Why Diversification Matters In Growth Investing

One of the key lessons emerging from recent market activity is that growth opportunities rarely come from a single sector.

Technology remains an important area of the market, but infrastructure providers, healthcare innovators, mining technology specialists, financial services businesses and energy companies all contribute to Australia's evolving growth landscape.

Diversification across multiple industries can help reduce dependence on any one market theme while providing exposure to different economic and structural drivers.

The companies highlighted here illustrate how growth can be found in sectors that are often overshadowed by larger technology names. Their recent momentum reinforces the importance of looking beyond conventional assumptions when examining opportunities across the Australian market.

Looking Beyond The Usual Growth Stories

The strongest growth narratives are not always the most visible ones. While technology companies continue to command significant attention, several Australian businesses operating in infrastructure, healthcare, mining technology, financial services and energy are quietly benefiting from powerful long-term trends.

From network upgrades and healthcare innovation to resource exploration and retirement income solutions, these companies demonstrate that growth investing can be far broader than many people assume.
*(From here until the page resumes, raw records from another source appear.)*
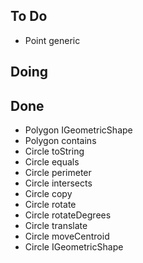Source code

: ## To Do

- Point generic

## Doing


## Done

- Polygon IGeometricShape
- Polygon contains
- Circle toString
- Circle equals
- Circle perimeter
- Circle intersects
- Circle copy
- Circle rotate
- Circle rotateDegrees
- Circle translate
- Circle moveCentroid
- Circle IGeometricShape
As sector leadership continues to shift across the market, diversified growth stories may remain an important theme worth watching throughout the year.
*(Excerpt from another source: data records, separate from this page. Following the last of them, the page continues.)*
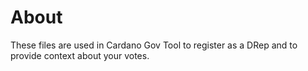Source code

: # About
These files are used in Cardano Gov Tool to register as a DRep and to provide context about your votes.
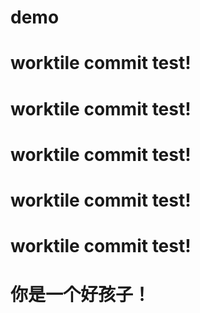 # demo
# worktile commit test!

# worktile commit test!

# worktile commit test!

# worktile commit test!

# worktile commit test!


# 你是一个好孩子！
Frequently Asked Questions

  • Can growth shares be found outside the technology sector?
    Yes, sectors such as infrastructure, healthcare, mining services, finance and energy can all produce strong business growth.
  • Why is infrastructure considered a growth area?
    Ongoing investment in telecommunications, utilities, energy networks and data infrastructure continues to support demand for specialised services.
  • How does healthcare contribute to growth investing?
    Healthcare companies can benefit from medical innovation, specialised treatments and global commercial opportunities that drive business expansion.

Disclaimer

The content, including but not limited to any articles, news, quotes, information, data, text, reports, ratings, opinions, images, photos, graphics, graphs, charts, animations and video (Content) is a service of Kalkine Media Limited, Company No. 12643132 (Kalkine Media, we or us) and is available for personal and non-commercial use only. Kalkine Media is an appointed representative of Kalkine Limited, who is authorized and regulated by the FCA (FRN: 579414). The non-personalised advice given by Kalkine Media through its Content does not in any way endorse or recommend individuals, investment products or services suitable for your personal financial situation. You should discuss your portfolios and the risk tolerance level appropriate for your personal financial situation, with a qualified financial planner and/or adviser. No liability is accepted by Kalkine Media or Kalkine Limited and/or any of its employees/officers, for any investment loss, or any other loss or detriment experienced by you for any investment decision, whether consequent to, or in any way related to this Content, the provision of which is a regulated activity. Kalkine Media does not intend to exclude any liability which is not permitted to be excluded under applicable law or regulation. Some of the Content on this website may be sponsored/non-sponsored, as applicable. However, on the date of publication of any such Content, none of the employees and/or associates of Kalkine Media hold positions in any of the stocks covered by Kalkine Media through its Content. The views expressed in the Content by the guests, if any, are their own and do not necessarily represent the views or opinions of Kalkine Media. Some of the images/music/video that may be used in the Content are copyright to their respective owner(s). Kalkine Media does not claim ownership of any of the pictures displayed/music or video used in the Content unless stated otherwise. The images/music/video that may be used in the Content are taken from various sources on the internet, including paid subscriptions or are believed to be in public domain. We have used reasonable efforts to accredit the source wherever it was indicated or was found to be necessary.